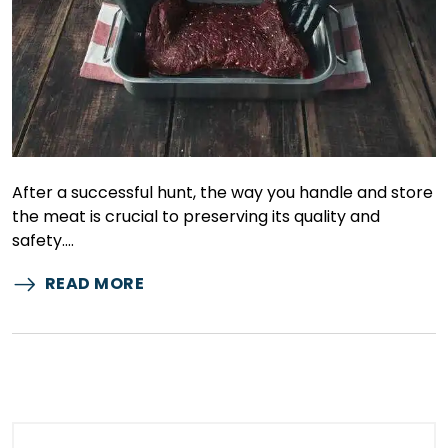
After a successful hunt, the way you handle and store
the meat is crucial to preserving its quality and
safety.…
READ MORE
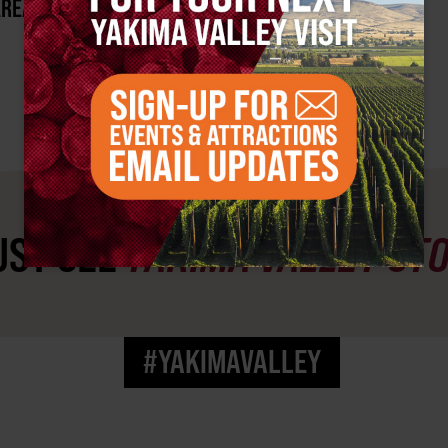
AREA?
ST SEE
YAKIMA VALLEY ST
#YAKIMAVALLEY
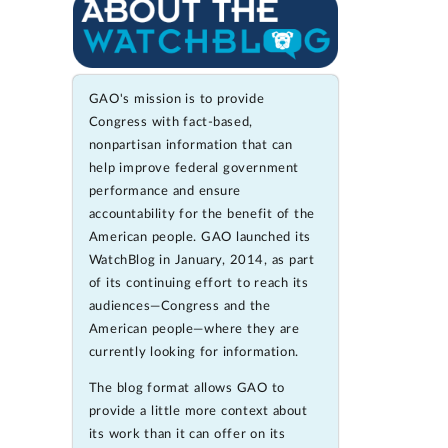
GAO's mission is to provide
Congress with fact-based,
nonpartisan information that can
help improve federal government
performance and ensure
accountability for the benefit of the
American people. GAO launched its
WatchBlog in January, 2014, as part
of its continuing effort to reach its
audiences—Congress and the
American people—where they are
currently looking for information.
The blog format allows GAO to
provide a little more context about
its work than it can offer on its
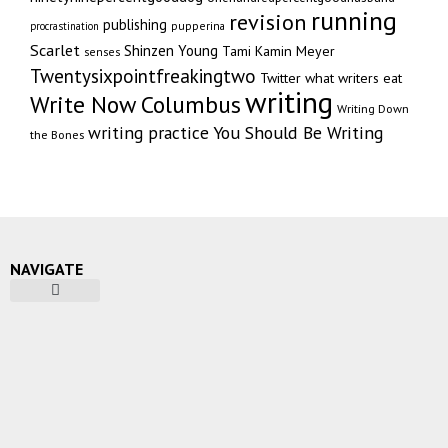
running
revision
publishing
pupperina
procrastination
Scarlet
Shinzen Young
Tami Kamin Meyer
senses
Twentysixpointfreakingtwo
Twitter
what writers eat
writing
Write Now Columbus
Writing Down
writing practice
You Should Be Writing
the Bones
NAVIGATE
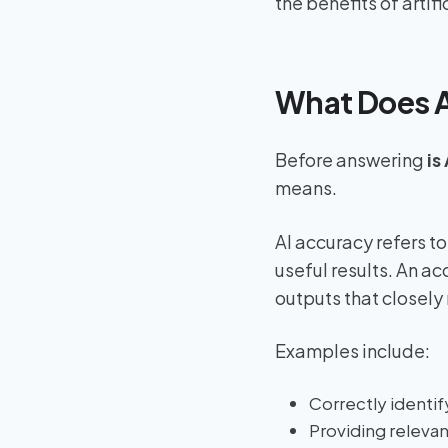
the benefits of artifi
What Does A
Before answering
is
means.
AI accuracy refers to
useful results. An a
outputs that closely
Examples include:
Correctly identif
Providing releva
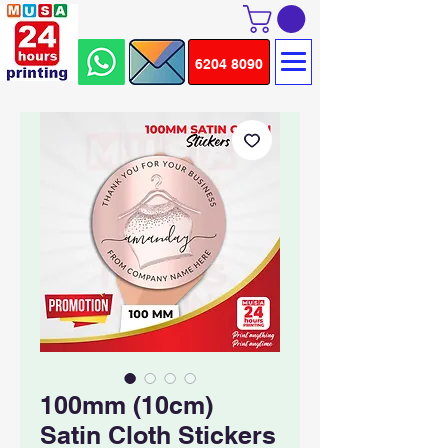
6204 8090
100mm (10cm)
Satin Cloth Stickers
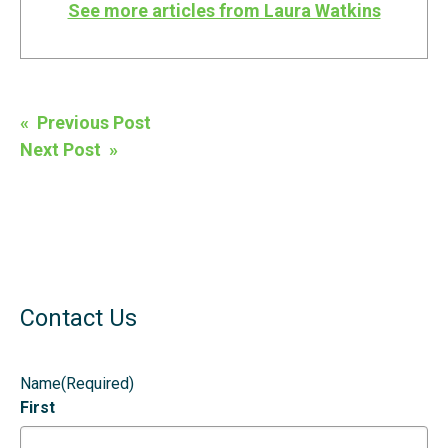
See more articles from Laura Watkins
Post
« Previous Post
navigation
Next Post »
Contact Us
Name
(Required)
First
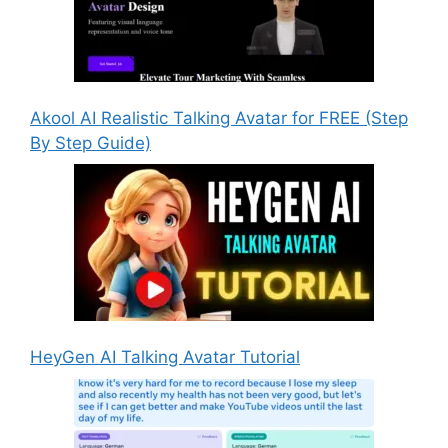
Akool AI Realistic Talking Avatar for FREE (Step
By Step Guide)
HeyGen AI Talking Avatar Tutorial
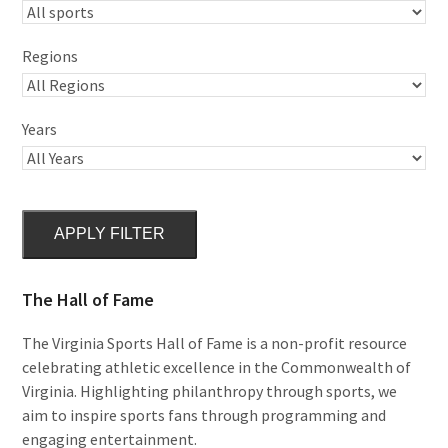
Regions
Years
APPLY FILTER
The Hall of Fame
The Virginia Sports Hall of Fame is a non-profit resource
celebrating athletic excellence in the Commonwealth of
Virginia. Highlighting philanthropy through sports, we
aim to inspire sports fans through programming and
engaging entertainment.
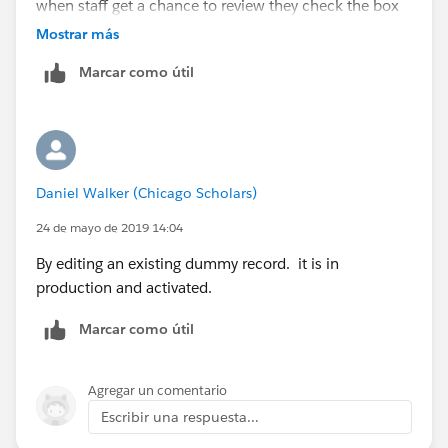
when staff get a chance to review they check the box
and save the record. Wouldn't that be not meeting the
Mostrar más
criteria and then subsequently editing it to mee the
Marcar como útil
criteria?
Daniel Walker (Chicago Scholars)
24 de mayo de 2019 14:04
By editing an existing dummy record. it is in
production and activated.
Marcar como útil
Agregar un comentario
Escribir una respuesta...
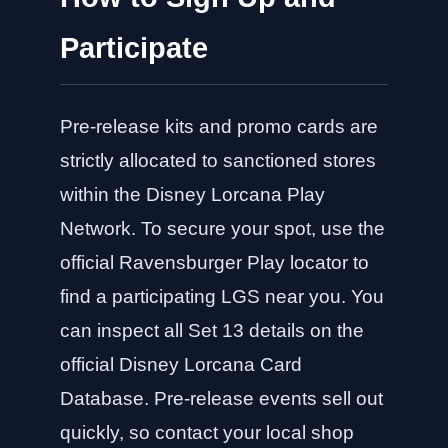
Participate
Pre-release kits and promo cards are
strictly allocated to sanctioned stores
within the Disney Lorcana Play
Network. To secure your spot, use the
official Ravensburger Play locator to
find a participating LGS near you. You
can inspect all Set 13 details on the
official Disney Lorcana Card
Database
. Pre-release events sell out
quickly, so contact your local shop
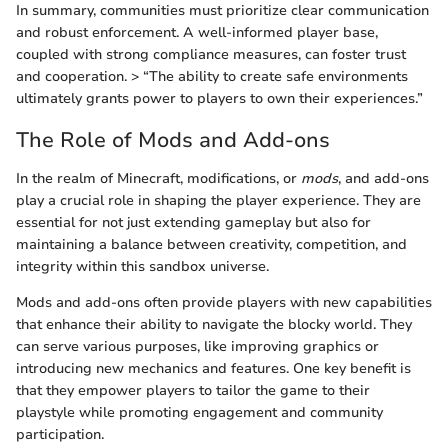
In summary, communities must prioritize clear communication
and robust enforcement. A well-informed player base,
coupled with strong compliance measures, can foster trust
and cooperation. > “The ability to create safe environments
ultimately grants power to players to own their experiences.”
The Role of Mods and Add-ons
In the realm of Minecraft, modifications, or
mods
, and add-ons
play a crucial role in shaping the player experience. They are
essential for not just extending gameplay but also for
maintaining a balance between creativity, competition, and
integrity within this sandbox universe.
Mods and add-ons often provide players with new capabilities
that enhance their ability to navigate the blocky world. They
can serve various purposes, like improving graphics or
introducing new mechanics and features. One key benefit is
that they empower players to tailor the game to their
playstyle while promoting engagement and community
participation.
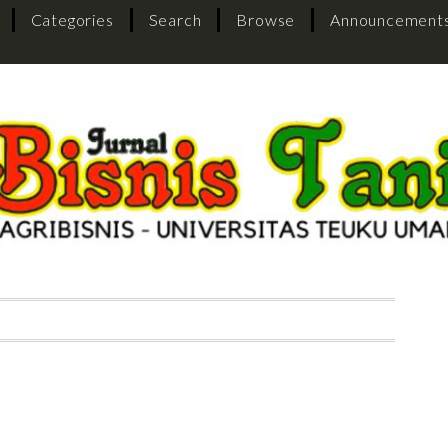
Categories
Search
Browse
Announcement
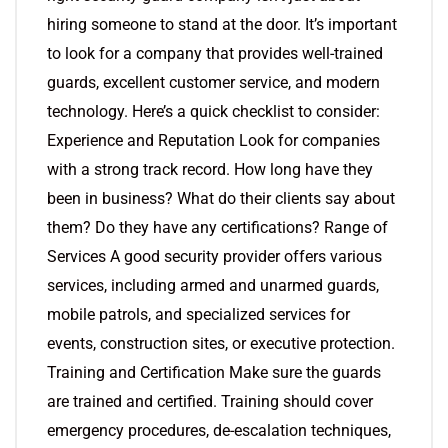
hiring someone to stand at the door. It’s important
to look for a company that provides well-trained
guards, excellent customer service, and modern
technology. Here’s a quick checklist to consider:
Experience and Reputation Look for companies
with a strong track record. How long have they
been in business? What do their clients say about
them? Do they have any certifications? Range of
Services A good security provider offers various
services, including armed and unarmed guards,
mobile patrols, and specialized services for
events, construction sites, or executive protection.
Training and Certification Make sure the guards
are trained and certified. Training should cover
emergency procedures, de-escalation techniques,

## INSTRUCTIONS TO FOLLOW
Copy the text of every record above line for line, leaving out the pictures.

## ANSWER FOR THIS EXERCISE
After a successful hunt, the way you handle and store
the meat is crucial to preserving its quality and
safety.…
READ MORE
AREA?
ST SEE
YAKIMA VALLEY ST
#YAKIMAVALLEY
GAO's mission is to provide
Congress with fact-based,
nonpartisan information that can
help improve federal government
performance and ensure
accountability for the benefit of the
American people. GAO launched its
WatchBlog in January, 2014, as part
of its continuing effort to reach its
audiences—Congress and the
American people—where they are
currently looking for information.
The blog format allows GAO to
provide a little more context about
its work than it can offer on its
running
revision
publishing
pupperina
procrastination
Scarlet
Shinzen Young
Tami Kamin Meyer
senses
Twentysixpointfreakingtwo
Twitter
what writers eat
writing
Write Now Columbus
Writing Down
writing practice
You Should Be Writing
the Bones
NAVIGATE
the benefits of artifi
What Does A
Before answering
is
means.
AI accuracy refers to
useful results. An a
outputs that closely
Examples include:
Correctly identif
Providing releva
6204 8090
100mm (10cm)
Satin Cloth Stickers
See more articles from Laura Watkins
Post
« Previous Post
navigation
Next Post »
Contact Us
Name
(Required)
First
Akool AI Realistic Talking Avatar for FREE (Step
By Step Guide)
HeyGen AI Talking Avatar Tutorial
Regions
Years
APPLY FILTER
The Hall of Fame
The Virginia Sports Hall of Fame is a non-profit resource
celebrating athletic excellence in the Commonwealth of
Virginia. Highlighting philanthropy through sports, we
aim to inspire sports fans through programming and
engaging entertainment.
when staff get a chance to review they check the box
and save the record. Wouldn't that be not meeting the
Mostrar más
criteria and then subsequently editing it to mee the
Marcar como útil
criteria?
Daniel Walker (Chicago Scholars)
24 de mayo de 2019 14:04
By editing an existing dummy record. it is in
production and activated.
Marcar como útil
Agregar un comentario
Escribir una respuesta...
Participate
Pre-release kits and promo cards are
strictly allocated to sanctioned stores
within the Disney Lorcana Play
Network. To secure your spot, use the
official Ravensburger Play locator to
find a participating LGS near you. You
can inspect all Set 13 details on the
official Disney Lorcana Card
Database
. Pre-release events sell out
quickly, so contact your local shop
In summary, communities must prioritize clear communication
and robust enforcement. A well-informed player base,
coupled with strong compliance measures, can foster trust
and cooperation. > “The ability to create safe environments
ultimately grants power to players to own their experiences.”
The Role of Mods and Add-ons
In the realm of Minecraft, modifications, or
mods
, and add-ons
play a crucial role in shaping the player experience. They are
essential for not just extending gameplay but also for
maintaining a balance between creativity, competition, and
integrity within this sandbox universe.
Mods and add-ons often provide players with new capabilities
that enhance their ability to navigate the blocky world. They
can serve various purposes, like improving graphics or
introducing new mechanics and features. One key benefit is
that they empower players to tailor the game to their
playstyle while promoting engagement and community
participation.
Categories
Search
Browse
Announcement
hiring someone to stand at the door. It’s important
to look for a company that provides well-trained
guards, excellent customer service, and modern
technology. Here’s a quick checklist to consider:
Experience and Reputation Look for companies
with a strong track record. How long have they
been in business? What do their clients say about
them? Do they have any certifications? Range of
Services A good security provider offers various
services, including armed and unarmed guards,
mobile patrols, and specialized services for
events, construction sites, or executive protection.
Training and Certification Make sure the guards
are trained and certified. Training should cover
emergency procedures, de-escalation techniques,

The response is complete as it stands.